Labor Day caught on so
quickly among Gilded Age workers because unlike the traditional forms of
labor activism (i.e., striking and picketing) or civic holidays commemorating
victories in war, it drew together workers for the purposes of celebration.
As P. J. McGuire later wrote of the parade,
"No festival of martial glory
of warrior’s renown is this; no pageant pomp of warlike conquest … attend
this day. … It is dedicated to Peace, Civilization and the triumphs
of Industry. It is a demonstration of fraternity and the harbinger
of a better age – a more chivalrous time, when labor shall be best honored
and well rewarded."
In the twentieth century, Labor
Day parades grew into massive spectacles of pride and power. The
highpoint came 1961 when 200,000 workers processed up Fifth Avenue behind
Grand Marshall Mayor Robert Wagner, passing on the reviewing stand dignitaries
that included Governor Nelson Rockefeller, Senator Jacob K. Javitts, and
former President Harry S. Truman. But the strength of organized labor
demonstrated by that parade –union membership had just reached its historic
highpoint with 39% of the American workforce – was already being eroded
by the emergence of the service economy, globalization, and a political
climate often hostile to unions. By the late 1990s fewer than fifteen
percent of American workers belonged to unions and Labor Day parades disappeared
in many cities. Or, as is the case in New York City, parades were
moved to the weekend following Labor Day so as to avoid competing with
the public’s desire for a final three-day weekend of recreation.
Still, it would be unwise to
predict the Labor Day’s demotion to the status of Arbor Day or Flag Day.
Despite the fact that few Americans are even remotely aware of the struggle
and spirit that laid the foundation of their current prosperity, comfort,
and leisure, many of the issues that inspired the first Labor Day persist.

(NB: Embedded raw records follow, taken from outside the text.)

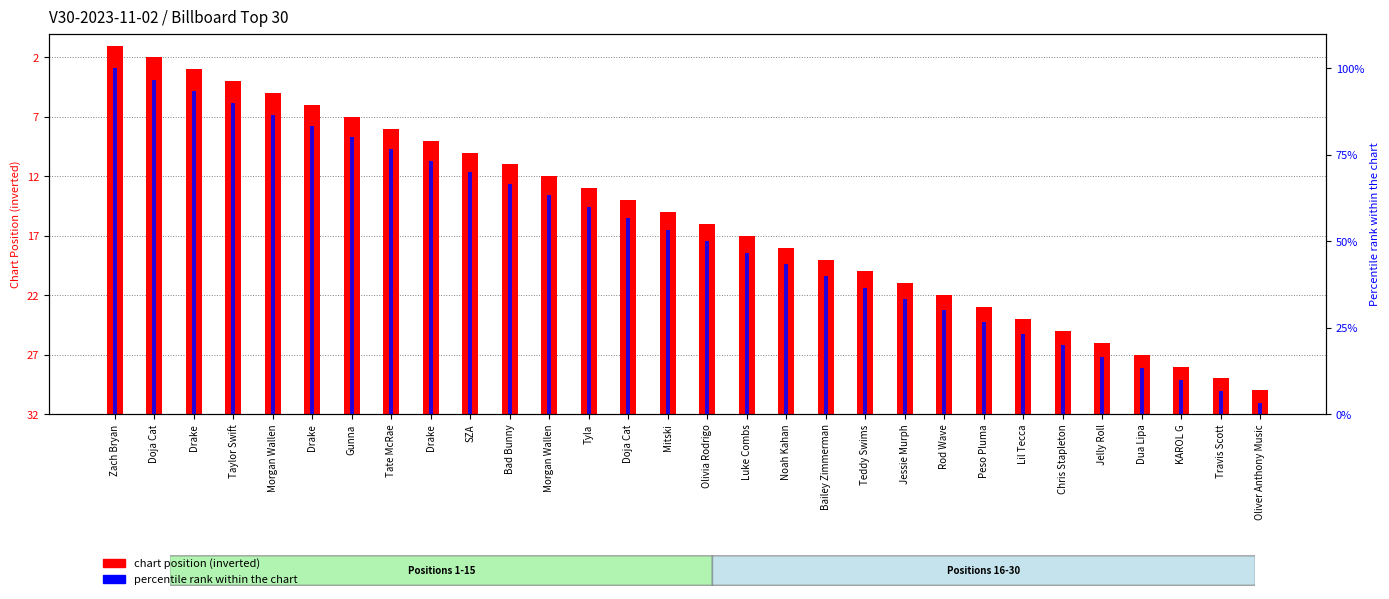

What is the difference between the maximum and minimum values in the chart position (inverted) series?

29.0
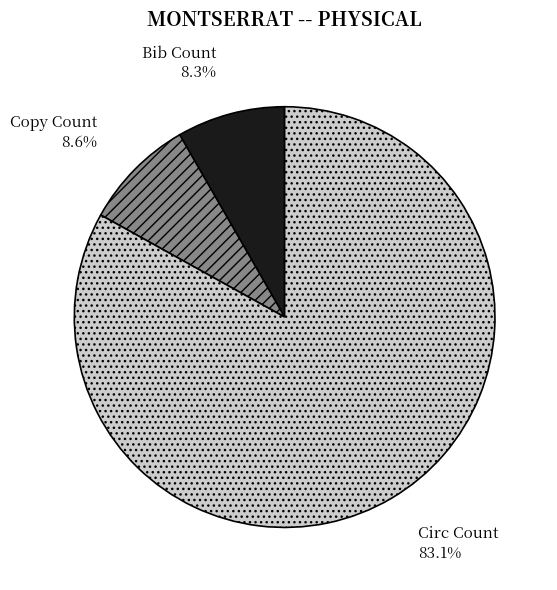

Count the number of slices in the pie.

3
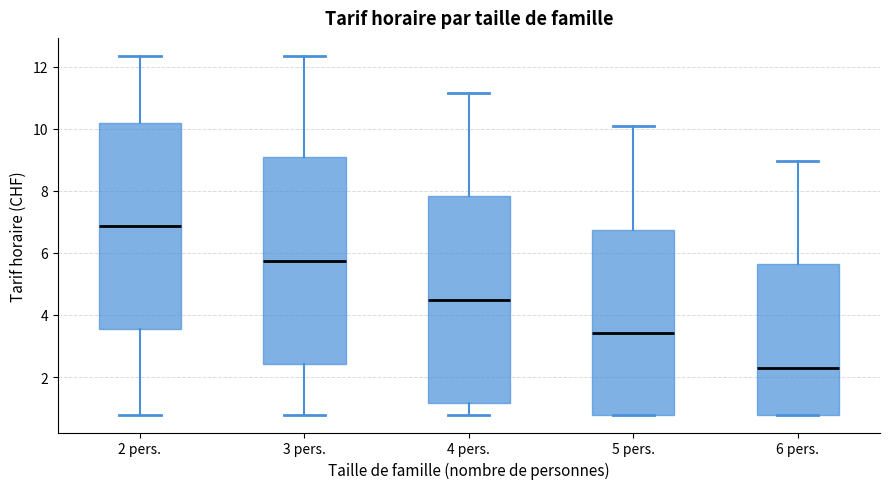

Which box has the lowest median line?

6 pers.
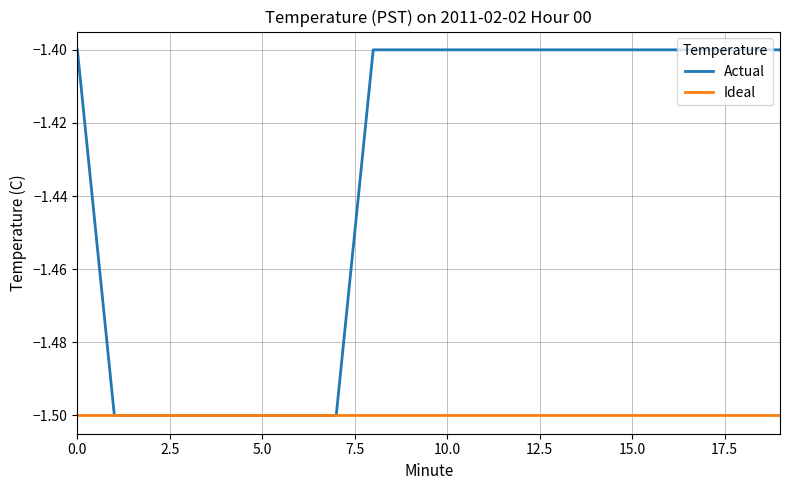

Does the chart display data point markers on the line(s)?

No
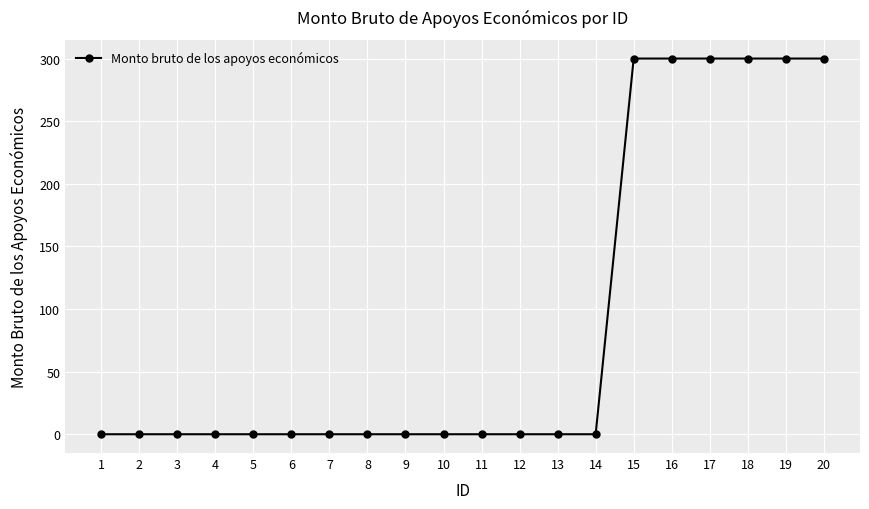

The value at 3 is -143. True or false?

False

Public distrust of corporations has spiked in recent years as the result
of scandals in accounting, campaign finance, and massive payouts to departing
executives. All the while, polls indicate that more and more Americans
are worried about job security, health care costs, and pension funding.
Other workplace issues such as sexual harassment, discrimination, and family
leave continue to attract attention. Whether these concerns ultimately
lead Americans to “Strike with the Ballot” remains to be seen. In
the meantime Labor Day will endure for the foreseeable future as an annual
reminder of battles won and battles yet to be joined.